Thursday, 18 Apr 2024

Councilman will force NYC to disclose job creation if de Blasio won’t

If Mayor de Blasio wants to pat himself on the back for creating good jobs, he better be ready to prove they exist.

Bronx Councilman Ritchie Torres told The Post he’ll introduce legislation forcing the city to regularly track and publicly disclose who’s benefiting from taxpayer-funded, job-creation programs unless the de Blasio administration sets the record straight on its $1.35 billion “New York Works” initiative.

Launched in June 2017, the program is supposed to create 100,000 jobs paying at least $50,000 yearly by 2027.

However, city officials concede they’ve poured $300 million into the program in nearly two years and only have 3,033 jobs to show for it. And they won’t say which companies scored the jobs or whether New Yorkers who need them the most are the one’s benefiting.

The lack of information has Torres concerned the program is producing jobs at an even slower pace than the city says it is.

“There’s no reason to suspect that the numbers are real,” said Torres, who chairs the Council’s Oversight and Investigations Committee.

“Projected jobs don’t put food on the table, and they don’t pay rent.”

The drama began during a Council hearing last month when James Patchett, president of the city’s Economic Development Corp., testified that the EDC-run program projects 19,000 jobs would be filled through $300 million spent on job training and infrastructure upgrades for companies that relocate or expand in the Big Apple.

However, when pressed further by Torres, Patchett conceded that roughly only 3,000 are actual jobs that are filled and the remaining 16,000 are mere projections.

Patchett also conceded under oath that he was unaware how many jobs went to low-income New Yorkers and that his agency isn’t tracking whether people landing the work actually live in the city.

Torres said EDC should be required to provide the public quick, easy access to information about any job it takes credit for creating.

But EDC and the Mayor’s Office have refused repeated requests by The Post to provide a detailed accounting of which businesses have beneftted through New York Works.

Instead, they provided the newspaper a vague spreadsheet showing 1,740 – or more than half – of the 3,033 jobs are based in at Brooklyn Navy Yard.

Much of the city-owned industrial park’s growth has come following the November 2017 opening of its massive “Building 77” complex that houses over a million square feet of light manufacturing businesses like food- and video-production companies.

EDC accounts for another 143 jobs at Brooklyn Army Terminal’s industrial park and 88 others at South Street Seaport in Lower Manhattan, both of which are city-owned.

However, the agency won’t even provide the locations for the remaining 1,062 jobs.

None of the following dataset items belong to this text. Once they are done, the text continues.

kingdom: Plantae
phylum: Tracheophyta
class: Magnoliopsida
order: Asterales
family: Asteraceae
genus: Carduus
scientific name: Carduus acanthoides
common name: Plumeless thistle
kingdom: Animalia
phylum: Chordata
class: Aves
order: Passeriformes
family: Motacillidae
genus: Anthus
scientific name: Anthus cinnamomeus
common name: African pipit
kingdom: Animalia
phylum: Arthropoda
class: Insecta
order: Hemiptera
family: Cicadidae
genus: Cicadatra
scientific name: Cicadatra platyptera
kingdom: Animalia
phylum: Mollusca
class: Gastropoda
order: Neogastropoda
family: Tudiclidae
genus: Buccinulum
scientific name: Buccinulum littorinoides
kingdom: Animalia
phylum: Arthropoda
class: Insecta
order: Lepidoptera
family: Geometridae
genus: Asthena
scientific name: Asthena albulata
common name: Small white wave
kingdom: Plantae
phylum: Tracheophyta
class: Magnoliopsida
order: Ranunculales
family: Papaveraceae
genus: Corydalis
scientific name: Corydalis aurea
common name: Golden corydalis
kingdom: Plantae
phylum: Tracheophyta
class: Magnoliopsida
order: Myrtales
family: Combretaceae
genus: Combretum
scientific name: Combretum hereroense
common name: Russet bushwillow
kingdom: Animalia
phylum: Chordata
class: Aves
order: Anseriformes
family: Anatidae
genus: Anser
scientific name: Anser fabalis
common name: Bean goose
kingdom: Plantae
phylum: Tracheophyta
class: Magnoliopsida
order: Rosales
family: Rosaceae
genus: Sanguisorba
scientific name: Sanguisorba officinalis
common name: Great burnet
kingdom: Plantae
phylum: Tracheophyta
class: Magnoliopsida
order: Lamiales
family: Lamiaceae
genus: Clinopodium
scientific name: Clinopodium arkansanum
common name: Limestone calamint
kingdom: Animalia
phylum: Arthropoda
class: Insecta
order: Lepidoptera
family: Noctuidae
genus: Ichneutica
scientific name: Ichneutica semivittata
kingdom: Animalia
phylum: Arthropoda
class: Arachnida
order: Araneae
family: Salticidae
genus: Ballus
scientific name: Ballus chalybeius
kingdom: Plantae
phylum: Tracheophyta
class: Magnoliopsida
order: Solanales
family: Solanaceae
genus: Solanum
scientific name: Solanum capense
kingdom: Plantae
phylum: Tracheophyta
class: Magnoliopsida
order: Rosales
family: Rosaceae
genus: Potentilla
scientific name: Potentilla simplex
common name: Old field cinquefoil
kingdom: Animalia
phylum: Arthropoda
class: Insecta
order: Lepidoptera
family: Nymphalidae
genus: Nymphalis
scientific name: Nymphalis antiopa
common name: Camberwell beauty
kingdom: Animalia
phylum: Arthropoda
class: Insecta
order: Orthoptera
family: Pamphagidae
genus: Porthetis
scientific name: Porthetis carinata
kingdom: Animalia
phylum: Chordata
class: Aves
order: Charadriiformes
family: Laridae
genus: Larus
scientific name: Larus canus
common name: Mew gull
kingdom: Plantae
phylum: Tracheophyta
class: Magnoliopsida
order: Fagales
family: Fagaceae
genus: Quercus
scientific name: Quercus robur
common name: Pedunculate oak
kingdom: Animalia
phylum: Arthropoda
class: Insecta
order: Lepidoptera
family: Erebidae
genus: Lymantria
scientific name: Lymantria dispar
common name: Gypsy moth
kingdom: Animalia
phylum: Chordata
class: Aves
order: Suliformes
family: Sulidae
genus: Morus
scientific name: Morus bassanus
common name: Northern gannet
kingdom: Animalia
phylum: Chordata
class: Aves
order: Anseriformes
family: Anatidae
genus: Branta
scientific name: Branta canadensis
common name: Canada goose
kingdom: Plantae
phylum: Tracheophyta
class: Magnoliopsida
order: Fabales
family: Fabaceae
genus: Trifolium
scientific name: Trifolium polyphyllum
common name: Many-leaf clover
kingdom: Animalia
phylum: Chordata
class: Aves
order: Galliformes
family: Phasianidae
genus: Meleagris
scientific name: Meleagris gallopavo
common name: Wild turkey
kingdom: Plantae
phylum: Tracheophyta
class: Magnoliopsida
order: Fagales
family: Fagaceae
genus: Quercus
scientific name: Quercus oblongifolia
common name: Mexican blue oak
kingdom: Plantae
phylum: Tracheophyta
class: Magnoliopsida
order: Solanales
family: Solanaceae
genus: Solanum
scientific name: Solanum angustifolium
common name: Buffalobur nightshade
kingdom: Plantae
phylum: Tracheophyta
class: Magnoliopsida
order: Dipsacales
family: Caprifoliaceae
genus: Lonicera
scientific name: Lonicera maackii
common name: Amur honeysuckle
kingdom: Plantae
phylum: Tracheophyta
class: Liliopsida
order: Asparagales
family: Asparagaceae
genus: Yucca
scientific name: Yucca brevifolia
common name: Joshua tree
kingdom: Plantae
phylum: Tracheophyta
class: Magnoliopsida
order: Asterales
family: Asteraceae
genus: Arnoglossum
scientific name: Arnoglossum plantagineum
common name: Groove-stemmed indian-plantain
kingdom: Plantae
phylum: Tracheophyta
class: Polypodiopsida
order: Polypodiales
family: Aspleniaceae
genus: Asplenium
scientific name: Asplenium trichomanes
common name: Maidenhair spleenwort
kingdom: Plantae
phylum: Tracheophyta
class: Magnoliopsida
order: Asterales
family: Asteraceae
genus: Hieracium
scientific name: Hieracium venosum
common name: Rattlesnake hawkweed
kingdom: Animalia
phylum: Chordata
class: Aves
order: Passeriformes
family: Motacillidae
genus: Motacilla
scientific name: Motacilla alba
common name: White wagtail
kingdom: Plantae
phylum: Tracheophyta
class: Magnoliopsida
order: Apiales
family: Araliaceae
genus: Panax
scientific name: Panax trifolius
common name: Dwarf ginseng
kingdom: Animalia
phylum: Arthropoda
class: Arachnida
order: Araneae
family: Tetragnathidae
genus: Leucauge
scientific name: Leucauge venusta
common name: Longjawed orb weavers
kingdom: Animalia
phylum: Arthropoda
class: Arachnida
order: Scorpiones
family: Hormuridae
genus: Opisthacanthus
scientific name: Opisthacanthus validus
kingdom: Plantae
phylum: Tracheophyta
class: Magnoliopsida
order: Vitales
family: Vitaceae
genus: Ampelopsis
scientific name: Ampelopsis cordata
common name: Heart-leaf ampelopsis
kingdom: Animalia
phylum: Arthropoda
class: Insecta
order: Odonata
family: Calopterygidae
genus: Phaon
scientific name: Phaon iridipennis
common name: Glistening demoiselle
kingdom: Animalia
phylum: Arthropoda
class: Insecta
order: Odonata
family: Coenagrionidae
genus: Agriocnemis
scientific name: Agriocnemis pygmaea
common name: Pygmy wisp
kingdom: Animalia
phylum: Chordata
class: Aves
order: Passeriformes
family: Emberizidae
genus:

Instead, the document only claims these jobs were created through various city-funded initiatives, including 225 via the city’s “Tech Talent Pipeline” training program aimed at getting college students work in the tech industry, and 254 through another training program called “ApprenticeNYC.”

When asked why the city won’t provide more details about New York Works, the Mayor’s Office said such data gets reported annually and that a “full progress report” would be “shared” in June.

“I get you want it faster, but we do it,” said de Blasio spokesman Eric Phillips.